Escluso nesso tra farmaci per diabete e obesità e suicidio

12, gennaio 2024 – “La valutazione preliminare non suggerisce un nesso causale” tra l’assunzione dei farmaci cosiddetti agonisti del recettore GLP-1, in cui rientrano farmaci per il diabete, alcuni dei quali usati anche per il trattamento dell’obesità, e suicidio o pensieri di suicidio. È quanto afferma in una nota la Food and Drug Administration americana che ha avviato un’analisi di questa classe di farmaci dopo aver ricevuto diverse segnalazioni relative a pensieri suicidari in persone che assumevano questi farmaci.

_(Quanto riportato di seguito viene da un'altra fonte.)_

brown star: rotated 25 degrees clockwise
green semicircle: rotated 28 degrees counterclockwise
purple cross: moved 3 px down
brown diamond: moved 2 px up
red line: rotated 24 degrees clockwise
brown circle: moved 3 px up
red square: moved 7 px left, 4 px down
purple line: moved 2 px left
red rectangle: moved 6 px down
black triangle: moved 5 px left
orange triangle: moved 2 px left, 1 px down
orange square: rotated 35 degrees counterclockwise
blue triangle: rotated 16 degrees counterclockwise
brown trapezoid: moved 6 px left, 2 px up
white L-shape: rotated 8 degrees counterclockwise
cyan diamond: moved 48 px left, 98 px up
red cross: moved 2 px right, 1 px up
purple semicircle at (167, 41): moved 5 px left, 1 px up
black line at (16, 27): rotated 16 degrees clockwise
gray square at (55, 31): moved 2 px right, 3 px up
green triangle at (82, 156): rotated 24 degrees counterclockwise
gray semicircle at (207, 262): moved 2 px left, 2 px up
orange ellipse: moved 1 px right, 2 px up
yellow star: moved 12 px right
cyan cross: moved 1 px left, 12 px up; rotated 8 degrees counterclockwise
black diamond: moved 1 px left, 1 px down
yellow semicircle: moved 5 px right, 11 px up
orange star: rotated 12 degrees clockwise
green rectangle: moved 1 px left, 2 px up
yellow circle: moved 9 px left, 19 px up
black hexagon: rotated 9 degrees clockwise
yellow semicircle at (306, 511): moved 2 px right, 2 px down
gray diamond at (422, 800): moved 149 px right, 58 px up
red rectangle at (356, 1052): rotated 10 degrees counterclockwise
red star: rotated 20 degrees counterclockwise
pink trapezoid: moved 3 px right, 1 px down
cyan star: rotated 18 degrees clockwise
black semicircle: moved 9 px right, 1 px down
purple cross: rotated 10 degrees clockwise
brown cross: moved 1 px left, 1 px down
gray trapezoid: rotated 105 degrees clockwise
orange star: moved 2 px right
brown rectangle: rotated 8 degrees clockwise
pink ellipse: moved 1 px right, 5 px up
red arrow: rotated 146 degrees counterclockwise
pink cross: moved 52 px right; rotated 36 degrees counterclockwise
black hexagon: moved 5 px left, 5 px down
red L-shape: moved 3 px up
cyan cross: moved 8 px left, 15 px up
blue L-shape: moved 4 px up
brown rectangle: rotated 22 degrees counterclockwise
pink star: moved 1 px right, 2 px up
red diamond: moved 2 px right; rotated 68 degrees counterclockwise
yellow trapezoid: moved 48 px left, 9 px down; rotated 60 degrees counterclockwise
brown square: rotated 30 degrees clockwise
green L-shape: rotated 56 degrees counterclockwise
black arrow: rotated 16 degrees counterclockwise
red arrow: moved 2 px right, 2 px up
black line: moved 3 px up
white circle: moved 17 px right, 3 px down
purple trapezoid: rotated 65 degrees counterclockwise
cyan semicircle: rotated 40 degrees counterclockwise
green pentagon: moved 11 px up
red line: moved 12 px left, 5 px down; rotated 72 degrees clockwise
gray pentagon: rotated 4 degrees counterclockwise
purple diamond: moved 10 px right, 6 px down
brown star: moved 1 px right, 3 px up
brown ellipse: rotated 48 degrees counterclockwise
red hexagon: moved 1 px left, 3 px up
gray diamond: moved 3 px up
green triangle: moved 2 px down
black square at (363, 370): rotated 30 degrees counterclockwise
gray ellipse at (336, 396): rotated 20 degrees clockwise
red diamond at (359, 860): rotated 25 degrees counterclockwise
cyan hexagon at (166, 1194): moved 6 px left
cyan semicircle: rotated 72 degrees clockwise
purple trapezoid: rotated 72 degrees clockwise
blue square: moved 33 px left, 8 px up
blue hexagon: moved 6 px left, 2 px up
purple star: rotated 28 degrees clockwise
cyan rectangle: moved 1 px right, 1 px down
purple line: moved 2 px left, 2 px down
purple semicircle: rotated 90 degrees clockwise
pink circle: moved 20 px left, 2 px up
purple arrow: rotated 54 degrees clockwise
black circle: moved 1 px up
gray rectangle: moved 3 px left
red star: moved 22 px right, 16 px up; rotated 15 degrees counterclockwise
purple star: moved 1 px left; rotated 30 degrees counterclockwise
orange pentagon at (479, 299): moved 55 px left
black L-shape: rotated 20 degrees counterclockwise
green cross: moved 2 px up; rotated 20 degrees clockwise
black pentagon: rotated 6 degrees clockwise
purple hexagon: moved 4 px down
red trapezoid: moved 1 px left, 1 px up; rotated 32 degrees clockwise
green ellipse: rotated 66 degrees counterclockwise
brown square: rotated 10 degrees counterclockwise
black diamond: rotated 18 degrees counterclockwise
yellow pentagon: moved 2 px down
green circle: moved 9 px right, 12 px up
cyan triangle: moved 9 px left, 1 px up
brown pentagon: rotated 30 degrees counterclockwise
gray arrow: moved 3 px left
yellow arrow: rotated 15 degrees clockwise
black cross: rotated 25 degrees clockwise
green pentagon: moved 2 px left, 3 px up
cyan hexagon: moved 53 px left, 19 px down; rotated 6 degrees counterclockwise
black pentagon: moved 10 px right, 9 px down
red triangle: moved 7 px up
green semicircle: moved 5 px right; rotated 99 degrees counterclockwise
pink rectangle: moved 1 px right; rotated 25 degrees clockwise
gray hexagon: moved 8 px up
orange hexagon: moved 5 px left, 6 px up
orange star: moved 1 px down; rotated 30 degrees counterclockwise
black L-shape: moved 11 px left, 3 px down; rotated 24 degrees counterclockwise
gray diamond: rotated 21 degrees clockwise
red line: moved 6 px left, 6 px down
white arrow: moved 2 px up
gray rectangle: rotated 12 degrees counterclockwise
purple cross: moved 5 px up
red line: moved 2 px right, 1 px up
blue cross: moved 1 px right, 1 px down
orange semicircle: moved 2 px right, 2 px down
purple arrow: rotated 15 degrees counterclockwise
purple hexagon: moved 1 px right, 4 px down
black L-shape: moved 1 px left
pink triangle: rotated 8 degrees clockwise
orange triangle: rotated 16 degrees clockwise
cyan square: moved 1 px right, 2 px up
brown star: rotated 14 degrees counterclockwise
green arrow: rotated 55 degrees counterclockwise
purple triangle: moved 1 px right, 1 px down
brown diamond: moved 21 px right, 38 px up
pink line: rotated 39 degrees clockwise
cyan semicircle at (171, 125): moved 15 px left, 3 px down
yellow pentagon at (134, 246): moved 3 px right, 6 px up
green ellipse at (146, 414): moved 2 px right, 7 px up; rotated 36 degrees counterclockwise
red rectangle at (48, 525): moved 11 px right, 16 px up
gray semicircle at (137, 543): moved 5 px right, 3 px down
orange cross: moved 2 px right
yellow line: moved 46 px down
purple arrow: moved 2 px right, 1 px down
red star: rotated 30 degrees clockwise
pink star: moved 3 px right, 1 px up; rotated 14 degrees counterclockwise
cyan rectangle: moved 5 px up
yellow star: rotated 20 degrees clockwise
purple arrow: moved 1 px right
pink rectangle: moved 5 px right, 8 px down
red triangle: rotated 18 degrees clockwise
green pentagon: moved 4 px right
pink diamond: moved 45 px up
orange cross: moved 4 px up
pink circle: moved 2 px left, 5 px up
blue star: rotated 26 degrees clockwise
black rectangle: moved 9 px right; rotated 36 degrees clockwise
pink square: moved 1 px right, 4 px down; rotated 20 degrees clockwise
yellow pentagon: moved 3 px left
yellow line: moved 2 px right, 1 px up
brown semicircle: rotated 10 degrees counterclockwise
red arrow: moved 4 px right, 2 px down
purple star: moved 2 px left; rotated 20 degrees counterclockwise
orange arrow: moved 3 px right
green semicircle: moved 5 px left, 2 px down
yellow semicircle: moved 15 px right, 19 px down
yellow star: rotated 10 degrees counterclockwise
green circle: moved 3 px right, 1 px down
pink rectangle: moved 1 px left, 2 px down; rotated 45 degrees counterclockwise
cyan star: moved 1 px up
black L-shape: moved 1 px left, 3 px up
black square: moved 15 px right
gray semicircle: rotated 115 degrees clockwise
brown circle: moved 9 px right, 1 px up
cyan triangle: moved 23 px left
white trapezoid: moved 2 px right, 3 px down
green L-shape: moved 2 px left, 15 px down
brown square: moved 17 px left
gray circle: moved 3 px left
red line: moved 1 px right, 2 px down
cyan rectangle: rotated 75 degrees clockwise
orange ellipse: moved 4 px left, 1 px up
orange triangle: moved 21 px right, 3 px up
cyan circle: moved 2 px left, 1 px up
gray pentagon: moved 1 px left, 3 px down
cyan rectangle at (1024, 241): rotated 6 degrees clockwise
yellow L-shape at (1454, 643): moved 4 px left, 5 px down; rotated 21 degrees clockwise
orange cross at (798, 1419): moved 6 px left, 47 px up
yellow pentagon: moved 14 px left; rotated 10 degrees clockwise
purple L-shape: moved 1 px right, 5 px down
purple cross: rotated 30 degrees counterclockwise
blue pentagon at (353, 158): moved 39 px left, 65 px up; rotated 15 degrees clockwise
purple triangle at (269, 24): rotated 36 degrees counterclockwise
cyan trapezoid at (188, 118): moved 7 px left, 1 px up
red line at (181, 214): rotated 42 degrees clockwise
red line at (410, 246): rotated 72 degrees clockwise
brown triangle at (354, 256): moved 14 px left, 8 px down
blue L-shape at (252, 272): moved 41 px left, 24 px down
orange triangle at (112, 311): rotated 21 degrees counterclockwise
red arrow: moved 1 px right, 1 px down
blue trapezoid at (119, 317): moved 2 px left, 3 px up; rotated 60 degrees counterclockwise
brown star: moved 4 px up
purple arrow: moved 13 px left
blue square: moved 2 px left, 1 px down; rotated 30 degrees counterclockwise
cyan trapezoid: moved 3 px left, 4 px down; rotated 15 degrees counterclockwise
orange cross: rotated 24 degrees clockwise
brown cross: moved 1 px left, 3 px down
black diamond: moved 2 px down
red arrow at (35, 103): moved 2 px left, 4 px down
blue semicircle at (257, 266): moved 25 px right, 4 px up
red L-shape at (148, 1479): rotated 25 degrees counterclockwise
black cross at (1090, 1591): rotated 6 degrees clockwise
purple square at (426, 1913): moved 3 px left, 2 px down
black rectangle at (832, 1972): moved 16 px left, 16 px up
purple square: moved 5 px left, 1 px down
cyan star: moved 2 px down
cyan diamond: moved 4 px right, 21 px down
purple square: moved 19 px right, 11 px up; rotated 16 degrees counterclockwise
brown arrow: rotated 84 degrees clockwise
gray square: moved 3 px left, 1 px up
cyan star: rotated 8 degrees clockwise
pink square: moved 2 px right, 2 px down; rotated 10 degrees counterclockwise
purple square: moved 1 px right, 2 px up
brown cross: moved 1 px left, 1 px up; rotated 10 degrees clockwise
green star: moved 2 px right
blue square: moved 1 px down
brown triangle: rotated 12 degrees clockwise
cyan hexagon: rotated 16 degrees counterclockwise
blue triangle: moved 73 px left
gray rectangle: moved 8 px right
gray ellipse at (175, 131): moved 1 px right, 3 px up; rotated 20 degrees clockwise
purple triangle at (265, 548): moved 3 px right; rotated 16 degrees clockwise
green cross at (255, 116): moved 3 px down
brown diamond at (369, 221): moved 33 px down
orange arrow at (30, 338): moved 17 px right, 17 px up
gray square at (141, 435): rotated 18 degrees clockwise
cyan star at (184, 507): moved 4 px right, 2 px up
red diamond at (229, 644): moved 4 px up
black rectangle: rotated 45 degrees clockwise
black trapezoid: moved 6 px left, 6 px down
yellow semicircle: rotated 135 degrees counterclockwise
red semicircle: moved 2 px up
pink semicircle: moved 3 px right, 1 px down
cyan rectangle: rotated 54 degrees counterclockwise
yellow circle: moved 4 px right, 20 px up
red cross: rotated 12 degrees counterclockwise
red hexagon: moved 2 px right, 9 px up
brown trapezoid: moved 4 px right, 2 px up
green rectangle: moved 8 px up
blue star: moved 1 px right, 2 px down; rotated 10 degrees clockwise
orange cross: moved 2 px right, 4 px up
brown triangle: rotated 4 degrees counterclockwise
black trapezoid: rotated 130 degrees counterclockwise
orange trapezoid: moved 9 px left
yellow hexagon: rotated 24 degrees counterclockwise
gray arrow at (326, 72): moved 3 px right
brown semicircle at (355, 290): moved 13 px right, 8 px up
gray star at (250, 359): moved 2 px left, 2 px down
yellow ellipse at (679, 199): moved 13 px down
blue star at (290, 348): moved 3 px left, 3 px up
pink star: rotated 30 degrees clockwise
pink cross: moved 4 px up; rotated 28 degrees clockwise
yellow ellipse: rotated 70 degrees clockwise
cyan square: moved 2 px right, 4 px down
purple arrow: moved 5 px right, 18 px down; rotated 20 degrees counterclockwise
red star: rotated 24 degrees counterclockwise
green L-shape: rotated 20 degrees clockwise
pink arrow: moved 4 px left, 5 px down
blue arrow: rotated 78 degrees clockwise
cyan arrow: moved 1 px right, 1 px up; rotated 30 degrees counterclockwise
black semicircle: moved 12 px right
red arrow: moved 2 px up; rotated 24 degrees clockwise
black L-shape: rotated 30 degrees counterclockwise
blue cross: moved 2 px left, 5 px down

“Poiché le informazioni fornite erano spesso limitate e poiché questi eventi possono essere influenzati da altri potenziali fattori, abbiamo stabilito che le informazioni contenute in questi rapporti non dimostravano una chiara relazione con l’uso degli agonisti del recettore GLP-1”, spiega l’Fda. Nessun nesso tra farmaci e suicidi è stato trovato, inoltre, negli studi clinici. Nonostante ciò, aggiunge l’agenzia, “non possiamo ancora escludere definitivamente che possa esistere un piccolo rischio; pertanto, l’Fda sta continuando a esaminare questo problema”.

Al momento, l’Fda consiglia ai pazienti di continuare ad assumere i farmaci, in accordo con il proprio medico. A questi ultimi, invece, chiede di monitorare l’insorgenza o il peggioramento della depressione o di cambiamenti nell’umore nei pazienti che assumono questi medicinali.